→ WHAT THE EXERCISE ASKS:
Exact reproduction of the data is required, with images excluded.

Plain-text engineering files:
☆ ☆ ☆ ☆

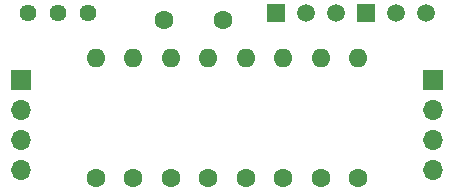
<source format=gts>
%TF.GenerationSoftware,KiCad,Pcbnew,(5.1.8)-1*%
%TF.CreationDate,2021-02-01T19:36:53+01:00*%
%TF.ProjectId,Composite Video Amplifier,436f6d70-6f73-4697-9465-20566964656f,rev?*%
%TF.SameCoordinates,Original*%
%TF.FileFunction,Soldermask,Top*%
%TF.FilePolarity,Negative*%
%FSLAX46Y46*%
G04 Gerber Fmt 4.6, Leading zero omitted, Abs format (unit mm)*
G04 Created by KiCad (PCBNEW (5.1.8)-1) date 2021-02-01 19:36:53*
%MOMM*%
%LPD*%
G01*
G04 APERTURE LIST*
%ADD10C,1.600000*%
%ADD11O,1.600000X1.600000*%
%ADD12C,1.440000*%
%ADD13R,1.700000X1.700000*%
%ADD14O,1.700000X1.700000*%
%ADD15C,1.520000*%
%ADD16R,1.520000X1.520000*%
G04 APERTURE END LIST*
D10*
%TO.C,R3*%
X150495000Y-135255000D03*
D11*
X150495000Y-125095000D03*
%TD*%
D12*
%TO.C,RV1*%
X135255000Y-121285000D03*
X137795000Y-121285000D03*
X140335000Y-121285000D03*
%TD*%
D10*
%TO.C,C1*%
X151765000Y-121920000D03*
X146765000Y-121920000D03*
%TD*%
D13*
%TO.C,J2*%
X169545000Y-127000000D03*
D14*
X169545000Y-129540000D03*
X169545000Y-132080000D03*
X169545000Y-134620000D03*
%TD*%
D15*
%TO.C,Q1*%
X158750000Y-121285000D03*
X161290000Y-121285000D03*
D16*
X156210000Y-121285000D03*
%TD*%
D15*
%TO.C,Q2*%
X166370000Y-121285000D03*
X168910000Y-121285000D03*
D16*
X163830000Y-121285000D03*
%TD*%
D10*
%TO.C,R1*%
X144145000Y-135255000D03*
D11*
X144145000Y-125095000D03*
%TD*%
D10*
%TO.C,R2*%
X147320000Y-135255000D03*
D11*
X147320000Y-125095000D03*
%TD*%
D10*
%TO.C,R4*%
X156845000Y-135255000D03*
D11*
X156845000Y-125095000D03*
%TD*%
D10*
%TO.C,R5*%
X153670000Y-135255000D03*
D11*
X153670000Y-125095000D03*
%TD*%
D10*
%TO.C,R6*%
X160020000Y-135255000D03*
D11*
X160020000Y-125095000D03*
%TD*%
D10*
%TO.C,R7*%
X163195000Y-135255000D03*
D11*
X163195000Y-125095000D03*
%TD*%
D10*
%TO.C,R8*%
X140970000Y-135255000D03*
D11*
X140970000Y-125095000D03*
%TD*%
D13*
%TO.C,J1*%
X134620000Y-127000000D03*
D14*
X134620000Y-129540000D03*
X134620000Y-132080000D03*
X134620000Y-134620000D03*
%TD*%
M02*

</source>
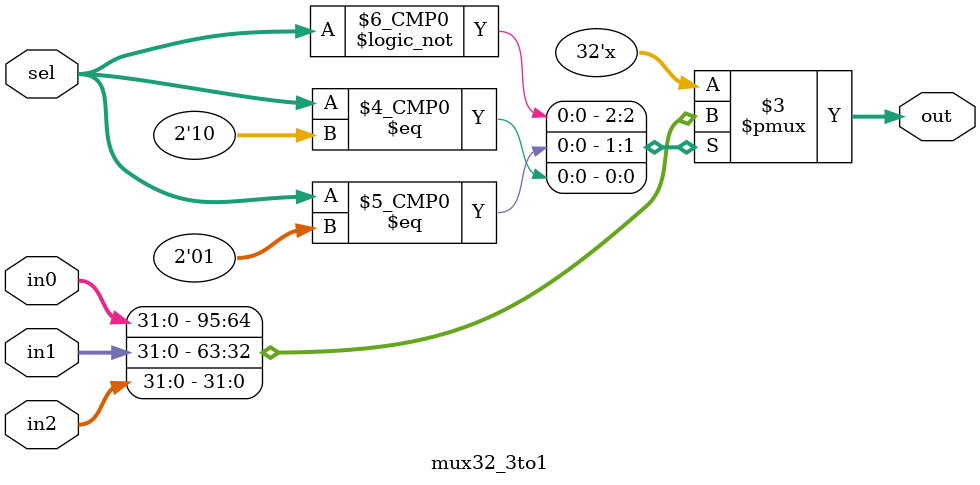
<source format=v>
module mux32_3to1 (out, in0, in1, in2, sel);
  	output reg  [31:0] out;
	input [31:0] in0;
	input [31:0] in1;
	input [31:0] in2;
  	input [1:0] sel;
  	always @(sel)
    begin
		case (sel)
			2'b00: out = in0;
			2'b01: out = in1;
			2'b10: out = in2;
		endcase
    end
endmodule
</source>
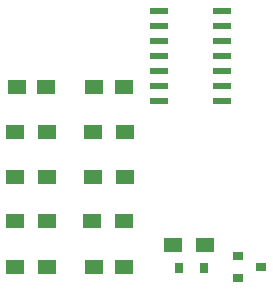
<source format=gbr>
G04 #@! TF.GenerationSoftware,KiCad,Pcbnew,(5.0.0)*
G04 #@! TF.CreationDate,2018-08-07T11:47:38-05:00*
G04 #@! TF.ProjectId,volvo240pcb,766F6C766F3234307063622E6B696361,rev?*
G04 #@! TF.SameCoordinates,Original*
G04 #@! TF.FileFunction,Paste,Top*
G04 #@! TF.FilePolarity,Positive*
%FSLAX46Y46*%
G04 Gerber Fmt 4.6, Leading zero omitted, Abs format (unit mm)*
G04 Created by KiCad (PCBNEW (5.0.0)) date 08/07/18 11:47:38*
%MOMM*%
%LPD*%
G01*
G04 APERTURE LIST*
%ADD10R,1.500000X1.250000*%
%ADD11R,0.800000X0.900000*%
%ADD12R,1.500000X1.300000*%
%ADD13R,0.900000X0.800000*%
%ADD14R,1.500000X0.600000*%
G04 APERTURE END LIST*
D10*
G04 #@! TO.C,C1*
X97770000Y-73660000D03*
X95270000Y-73660000D03*
G04 #@! TD*
G04 #@! TO.C,C2*
X101865000Y-73660000D03*
X104365000Y-73660000D03*
G04 #@! TD*
G04 #@! TO.C,C3*
X104365000Y-88900000D03*
X101865000Y-88900000D03*
G04 #@! TD*
D11*
G04 #@! TO.C,D2*
X111100000Y-89000000D03*
X109000000Y-89000000D03*
G04 #@! TD*
D12*
G04 #@! TO.C,R2*
X101765000Y-81280000D03*
X104465000Y-81280000D03*
G04 #@! TD*
G04 #@! TO.C,R1*
X104465000Y-77470000D03*
X101765000Y-77470000D03*
G04 #@! TD*
G04 #@! TO.C,R3*
X101675000Y-85000000D03*
X104375000Y-85000000D03*
G04 #@! TD*
G04 #@! TO.C,R4*
X97870000Y-77470000D03*
X95170000Y-77470000D03*
G04 #@! TD*
G04 #@! TO.C,R5*
X95170000Y-81280000D03*
X97870000Y-81280000D03*
G04 #@! TD*
G04 #@! TO.C,R6*
X97870000Y-85000000D03*
X95170000Y-85000000D03*
G04 #@! TD*
G04 #@! TO.C,R7*
X95170000Y-88900000D03*
X97870000Y-88900000D03*
G04 #@! TD*
G04 #@! TO.C,R8*
X111225001Y-87000000D03*
X108525001Y-87000000D03*
G04 #@! TD*
D13*
G04 #@! TO.C,D1*
X114000000Y-87950000D03*
X114000000Y-89850000D03*
X116000000Y-88900000D03*
G04 #@! TD*
D14*
G04 #@! TO.C,U2*
X107300000Y-67190000D03*
X107300000Y-68460000D03*
X107300000Y-69730000D03*
X107300000Y-71000000D03*
X107300000Y-72270000D03*
X107300000Y-73540000D03*
X107300000Y-74810000D03*
X112700000Y-74810000D03*
X112700000Y-73540000D03*
X112700000Y-72270000D03*
X112700000Y-71000000D03*
X112700000Y-69730000D03*
X112700000Y-68460000D03*
X112700000Y-67190000D03*
G04 #@! TD*
M02*

</source>
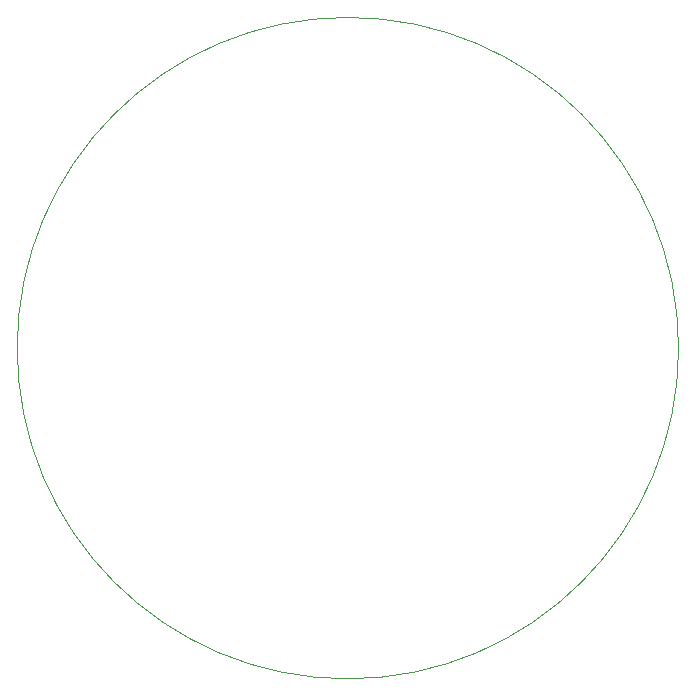
<source format=gko>
G04*
G04 #@! TF.GenerationSoftware,Altium Limited,Altium Designer,25.1.2 (22)*
G04*
G04 Layer_Color=16711935*
%FSLAX44Y44*%
%MOMM*%
G71*
G04*
G04 #@! TF.SameCoordinates,4DC4BC11-A5A9-46D6-A818-46A4CD50810F*
G04*
G04*
G04 #@! TF.FilePolarity,Positive*
G04*
G01*
G75*
%ADD12C,0.1000*%
D12*
Y280000D02*
G03*
X280000Y0I280000J0D01*
G01*
Y560000D02*
G03*
X0Y280000I0J-280000D01*
G01*
X560000D02*
G03*
X280000Y560000I-280000J0D01*
G01*
Y0D02*
G03*
X560000Y280000I0J280000D01*
G01*
M02*

</source>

☆ ☆ ☆ ☆

→ TASK ANSWER:
<source format=gts>
%TF.GenerationSoftware,KiCad,Pcbnew,(5.1.8)-1*%
%TF.CreationDate,2021-02-01T19:36:53+01:00*%
%TF.ProjectId,Composite Video Amplifier,436f6d70-6f73-4697-9465-20566964656f,rev?*%
%TF.SameCoordinates,Original*%
%TF.FileFunction,Soldermask,Top*%
%TF.FilePolarity,Negative*%
%FSLAX46Y46*%
G04 Gerber Fmt 4.6, Leading zero omitted, Abs format (unit mm)*
G04 Created by KiCad (PCBNEW (5.1.8)-1) date 2021-02-01 19:36:53*
%MOMM*%
%LPD*%
G01*
G04 APERTURE LIST*
%ADD10C,1.600000*%
%ADD11O,1.600000X1.600000*%
%ADD12C,1.440000*%
%ADD13R,1.700000X1.700000*%
%ADD14O,1.700000X1.700000*%
%ADD15C,1.520000*%
%ADD16R,1.520000X1.520000*%
G04 APERTURE END LIST*
D10*
%TO.C,R3*%
X150495000Y-135255000D03*
D11*
X150495000Y-125095000D03*
%TD*%
D12*
%TO.C,RV1*%
X135255000Y-121285000D03*
X137795000Y-121285000D03*
X140335000Y-121285000D03*
%TD*%
D10*
%TO.C,C1*%
X151765000Y-121920000D03*
X146765000Y-121920000D03*
%TD*%
D13*
%TO.C,J2*%
X169545000Y-127000000D03*
D14*
X169545000Y-129540000D03*
X169545000Y-132080000D03*
X169545000Y-134620000D03*
%TD*%
D15*
%TO.C,Q1*%
X158750000Y-121285000D03*
X161290000Y-121285000D03*
D16*
X156210000Y-121285000D03*
%TD*%
D15*
%TO.C,Q2*%
X166370000Y-121285000D03*
X168910000Y-121285000D03*
D16*
X163830000Y-121285000D03*
%TD*%
D10*
%TO.C,R1*%
X144145000Y-135255000D03*
D11*
X144145000Y-125095000D03*
%TD*%
D10*
%TO.C,R2*%
X147320000Y-135255000D03*
D11*
X147320000Y-125095000D03*
%TD*%
D10*
%TO.C,R4*%
X156845000Y-135255000D03*
D11*
X156845000Y-125095000D03*
%TD*%
D10*
%TO.C,R5*%
X153670000Y-135255000D03*
D11*
X153670000Y-125095000D03*
%TD*%
D10*
%TO.C,R6*%
X160020000Y-135255000D03*
D11*
X160020000Y-125095000D03*
%TD*%
D10*
%TO.C,R7*%
X163195000Y-135255000D03*
D11*
X163195000Y-125095000D03*
%TD*%
D10*
%TO.C,R8*%
X140970000Y-135255000D03*
D11*
X140970000Y-125095000D03*
%TD*%
D13*
%TO.C,J1*%
X134620000Y-127000000D03*
D14*
X134620000Y-129540000D03*
X134620000Y-132080000D03*
X134620000Y-134620000D03*
%TD*%
M02*

</source>
<source format=v>
module mux32_3to1 (out, in0, in1, in2, sel);
  	output reg  [31:0] out;
	input [31:0] in0;
	input [31:0] in1;
	input [31:0] in2;
  	input [1:0] sel;
  	always @(sel)
    begin
		case (sel)
			2'b00: out = in0;
			2'b01: out = in1;
			2'b10: out = in2;
		endcase
    end
endmodule
</source>
<source format=gbr>
G04 #@! TF.GenerationSoftware,KiCad,Pcbnew,(5.0.0)*
G04 #@! TF.CreationDate,2018-08-07T11:47:38-05:00*
G04 #@! TF.ProjectId,volvo240pcb,766F6C766F3234307063622E6B696361,rev?*
G04 #@! TF.SameCoordinates,Original*
G04 #@! TF.FileFunction,Paste,Top*
G04 #@! TF.FilePolarity,Positive*
%FSLAX46Y46*%
G04 Gerber Fmt 4.6, Leading zero omitted, Abs format (unit mm)*
G04 Created by KiCad (PCBNEW (5.0.0)) date 08/07/18 11:47:38*
%MOMM*%
%LPD*%
G01*
G04 APERTURE LIST*
%ADD10R,1.500000X1.250000*%
%ADD11R,0.800000X0.900000*%
%ADD12R,1.500000X1.300000*%
%ADD13R,0.900000X0.800000*%
%ADD14R,1.500000X0.600000*%
G04 APERTURE END LIST*
D10*
G04 #@! TO.C,C1*
X97770000Y-73660000D03*
X95270000Y-73660000D03*
G04 #@! TD*
G04 #@! TO.C,C2*
X101865000Y-73660000D03*
X104365000Y-73660000D03*
G04 #@! TD*
G04 #@! TO.C,C3*
X104365000Y-88900000D03*
X101865000Y-88900000D03*
G04 #@! TD*
D11*
G04 #@! TO.C,D2*
X111100000Y-89000000D03*
X109000000Y-89000000D03*
G04 #@! TD*
D12*
G04 #@! TO.C,R2*
X101765000Y-81280000D03*
X104465000Y-81280000D03*
G04 #@! TD*
G04 #@! TO.C,R1*
X104465000Y-77470000D03*
X101765000Y-77470000D03*
G04 #@! TD*
G04 #@! TO.C,R3*
X101675000Y-85000000D03*
X104375000Y-85000000D03*
G04 #@! TD*
G04 #@! TO.C,R4*
X97870000Y-77470000D03*
X95170000Y-77470000D03*
G04 #@! TD*
G04 #@! TO.C,R5*
X95170000Y-81280000D03*
X97870000Y-81280000D03*
G04 #@! TD*
G04 #@! TO.C,R6*
X97870000Y-85000000D03*
X95170000Y-85000000D03*
G04 #@! TD*
G04 #@! TO.C,R7*
X95170000Y-88900000D03*
X97870000Y-88900000D03*
G04 #@! TD*
G04 #@! TO.C,R8*
X111225001Y-87000000D03*
X108525001Y-87000000D03*
G04 #@! TD*
D13*
G04 #@! TO.C,D1*
X114000000Y-87950000D03*
X114000000Y-89850000D03*
X116000000Y-88900000D03*
G04 #@! TD*
D14*
G04 #@! TO.C,U2*
X107300000Y-67190000D03*
X107300000Y-68460000D03*
X107300000Y-69730000D03*
X107300000Y-71000000D03*
X107300000Y-72270000D03*
X107300000Y-73540000D03*
X107300000Y-74810000D03*
X112700000Y-74810000D03*
X112700000Y-73540000D03*
X112700000Y-72270000D03*
X112700000Y-71000000D03*
X112700000Y-69730000D03*
X112700000Y-68460000D03*
X112700000Y-67190000D03*
G04 #@! TD*
M02*

</source>
<source format=gko>
G04*
G04 #@! TF.GenerationSoftware,Altium Limited,Altium Designer,25.1.2 (22)*
G04*
G04 Layer_Color=16711935*
%FSLAX44Y44*%
%MOMM*%
G71*
G04*
G04 #@! TF.SameCoordinates,4DC4BC11-A5A9-46D6-A818-46A4CD50810F*
G04*
G04*
G04 #@! TF.FilePolarity,Positive*
G04*
G01*
G75*
%ADD12C,0.1000*%
D12*
Y280000D02*
G03*
X280000Y0I280000J0D01*
G01*
Y560000D02*
G03*
X0Y280000I0J-280000D01*
G01*
X560000D02*
G03*
X280000Y560000I-280000J0D01*
G01*
Y0D02*
G03*
X560000Y280000I0J280000D01*
G01*
M02*

</source>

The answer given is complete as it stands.